Но он не договорил, рыдания сдавили ему горло…

Дежурный вывел старика из кабинета и отправил его на машине к лучшему стоматологу маленького сибирского городка Плутовецка.

В кабинете начальника НКВД Лебядкина раздался выстрел. Вбежавший в комнату дежурный увидел капитана, сидевшего в кресле с размозженным черепом, а на столе лежала записка: «Товарищ Сталин, я не виноват, я поддался на провокацию изменников родины и врагов народа».

А с портрета на эту картину, лукаво прищурив глаза, смотрел вождь.

***

Преподаватель похвалил Валерин рассказ, сказал, что он вполне пригоден для постановки небольшой, но завершенной по своему замыслу сцены, и даже дал почитать рукопись приятелю преподавателю литературы.

– Так это же Чонкин Войновича.

– Того самого? побелев от ужаса, прошептал преподаватель.

– Того самого.

При других обстоятельствах он поставил бы наглому студенту двойку за плагиат и порекомендовал не заигрываться с запрещенной литературой, но теперь, когда об этом знал третий, ситуация была щекотливой. А вдруг коллега сообщит «куда надо», и тогда его обвинят в укрывательстве, а то и в сопричастности к распространению антисоветчины.

Преподаватель не стал мудрствовать лукаво и отнес рукопись студента в районный отдел КГБ.

Вскоре Валерия вызвали. По иронии судьбы его допрашивал капитан.

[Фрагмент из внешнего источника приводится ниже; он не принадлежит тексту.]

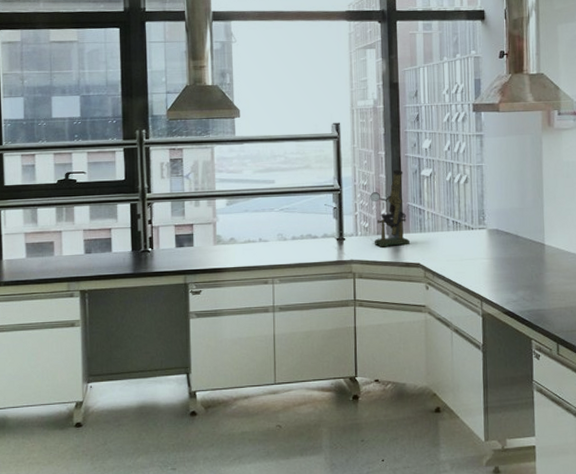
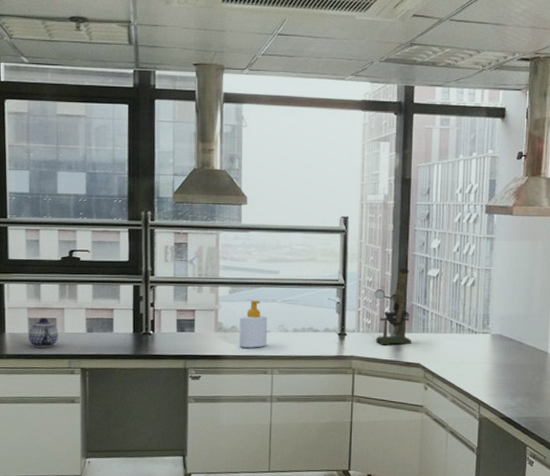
teapot: none [25,241,56,272] -> present [28,317,58,348]
soap bottle: none [238,210,267,259] -> present [239,300,268,348]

– Где ты взял запрещенную литературу? – без обиняков начал тот.

– Какую литературу? – с искренним недоумением спросил Валера.

– Да, научили на свою голову, ведь ни одна мышца на лице не дрогнула, взгляд как у невинного теленка, – саркастически заметил капитан. – Ну да ничего, я таких быков обламывал, что ты и представить себе не можешь.

Чтобы продемонстрировать серьезность своих намерений, он схватил парня за ухо и скрутил его так, что в глазах у того потемнело и все вокруг поплыло. Боль была нестерпимая. Валерий потерялся в пространстве и ничего не соображал. При этом он совершенно не понимал, чего от него хотят.

– Ну что, вспомнил? ласково, почти по-отечески, спросил капитан.

– Я правда не понимаю, о чем вы говорите, – расплакался Валера.

Здесь, в кабинете капитана КГБ, ему было страшно. Он знал, что отсюда невиновными не выходят, и раз его обвиняют в приобретении, хранении или чтении запрещенной литературы, значит, она уже лежит в его комнате. Только зачем, кому он помешал? О событиях в Чехословакии, вот уже несколько лет горячо обсуждаемых в студенческой среде, ни с кем не говорил, это его не волновало. Да если бы и волновало, он, как любил говорить старшина, умеет держать язык за зубами.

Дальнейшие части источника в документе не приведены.